3. The Sun Also Rises, Ernest Hemingway
Hemingway has given very clear and realistic visualisation to life as an expatriate in Spain and France. The people, the streets, the food, you’ll feel as if you are standing there next to him..
“The fiesta was really started. It kept up day and night for seven days. The dancing kept up, the drinking kept up, the noise went on. The things that happened could only have happened during a fiesta. Everything became quite unreal finally and it seemed as though nothing could have any consequences. It seemed out of place to think of consequences during the fiesta. All during the fiesta you had the feeling even when it was quiet, that you had to shout any remark to make it heard. It was the same feeling about any action. It was a fiesta and it went on for seven days.”
4. The Granada Trilogy (Tholatheyat Ghernata), Radwa Ashour
Consisting of three parts, the Granada Triology covers the fall of Granada, the last withstanding city of Andalusia (Spain). Although the fall of the empire is imprinted as one of the important highlights of history, people rarely associate the events with personal dimensions. And as time goes by, all the human details of this time fades away and diminishes to a number of events that happened at a point in the past. Ashour brings this era back to life by depicting the story of a family that lives through the times of the fallen city, and witnesses its events. A splendid and engaging masterpiece that would take you on an emotional rollercoaster ride.
5. Reading Lolita in Tehran, Azar Nafisi
In her memoirs, Nafisi skilfully portrays the daily struggles of being a woman in Iran after the revolution of the late seventies. The novel/diary narrates the details of the establishment of a bookclub discussing western literature. Amongst the intriguing discussions, you uncover the various layers and dimensions of the personalities of the members, who are very distinct and diversified. The book frames out the triumphs and frustrations of the pursuit of personal freedom in a country where the smallest acts of independence is a taboo.
6. I saw Ramallah, Mourid Barghourthi
A self-reflection on the writer’s life, and his journey of returning back to Palestine after years of exile. The book is an eye-opener on how it’s like to be in exile, to have this constant sense of belonging for a place you haven’t seen for years, and how it’s like to be back. Barghouti describes the mixture of feelings that come with the nostalgia for places and people that ceased to exist except in memory.

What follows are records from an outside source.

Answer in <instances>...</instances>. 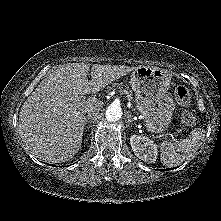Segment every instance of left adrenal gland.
I'll list each match as a JSON object with an SVG mask.
<instances>
[{
	"instance_id": "a2214340",
	"label": "left adrenal gland",
	"mask_w": 221,
	"mask_h": 221,
	"mask_svg": "<svg viewBox=\"0 0 221 221\" xmlns=\"http://www.w3.org/2000/svg\"><path fill=\"white\" fill-rule=\"evenodd\" d=\"M127 117H128V122H133V118H132V115L129 111H127ZM135 126L137 127L136 123H135Z\"/></svg>"
}]
</instances>
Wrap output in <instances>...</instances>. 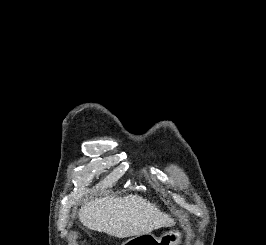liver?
Masks as SVG:
<instances>
[{
  "label": "liver",
  "mask_w": 266,
  "mask_h": 245,
  "mask_svg": "<svg viewBox=\"0 0 266 245\" xmlns=\"http://www.w3.org/2000/svg\"><path fill=\"white\" fill-rule=\"evenodd\" d=\"M79 221L98 233L125 239L135 235H149L155 229L171 227L174 219L161 213L150 201L139 195H106L85 203L78 213Z\"/></svg>",
  "instance_id": "obj_1"
}]
</instances>
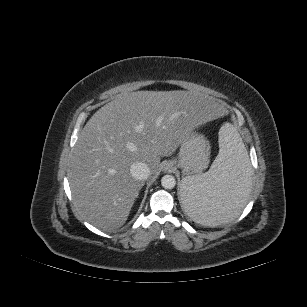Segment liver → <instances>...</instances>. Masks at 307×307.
<instances>
[{"instance_id": "liver-1", "label": "liver", "mask_w": 307, "mask_h": 307, "mask_svg": "<svg viewBox=\"0 0 307 307\" xmlns=\"http://www.w3.org/2000/svg\"><path fill=\"white\" fill-rule=\"evenodd\" d=\"M220 102L187 91H137L118 95L81 130L69 161L74 205L92 225L114 231L127 221L143 182L130 166L144 162L158 174L196 127L221 119Z\"/></svg>"}]
</instances>
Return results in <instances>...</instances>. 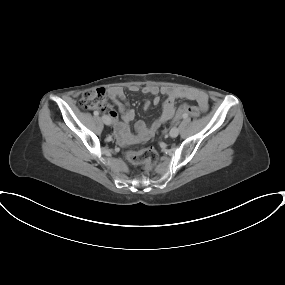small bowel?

7. Midnight’s Children, Salman Roushdy
A thousand and one children are born on a Midsummer night, and with them, supernatural powers are brought to life. The story takes you on an indulging adventure throughout post-colonial India. It delicately sketches the challenges, hopes, dreams, and disappointments of a generation in the aftermath of independence.
8. Gate of the sun (Bab Al Shams), Elias Khoury
A tale of war, peace, loss, grief, tears, and joy. Gate of the sun is a touching story about displacement and all the circumstances that come with it. It takes you on a beautiful and heartbreaking journey though the villages of Palestine and Lebanon. Not only does it describe events, but the accounts for the places themselves is brilliantly narrated. It will make you discover new dimensions about cities that you haven’t thought about before.
9. Seven Years in Tibet, Heinrich Harrer
“Wherever I live, I shall feel homesick for Tibet. I often think I can still hear the cries of wild geese and cranes and the beating of their wings as they fly over Lhasa in the clear, cold moonlight. My heartfelt wish is that my story may create some understanding for a people whose will to live in peace and freedom has won so little sympathy from an indifferent world.”
10.Under the Tuscan Sun by Frances Mayes
This novel is dedicated to fresh starts and new promises. It’s a fascinating account of the adventure of one person to reinvent her life through restoring a house in Italy. It is bright, hopeful ,and will make you appreciate the little details of life.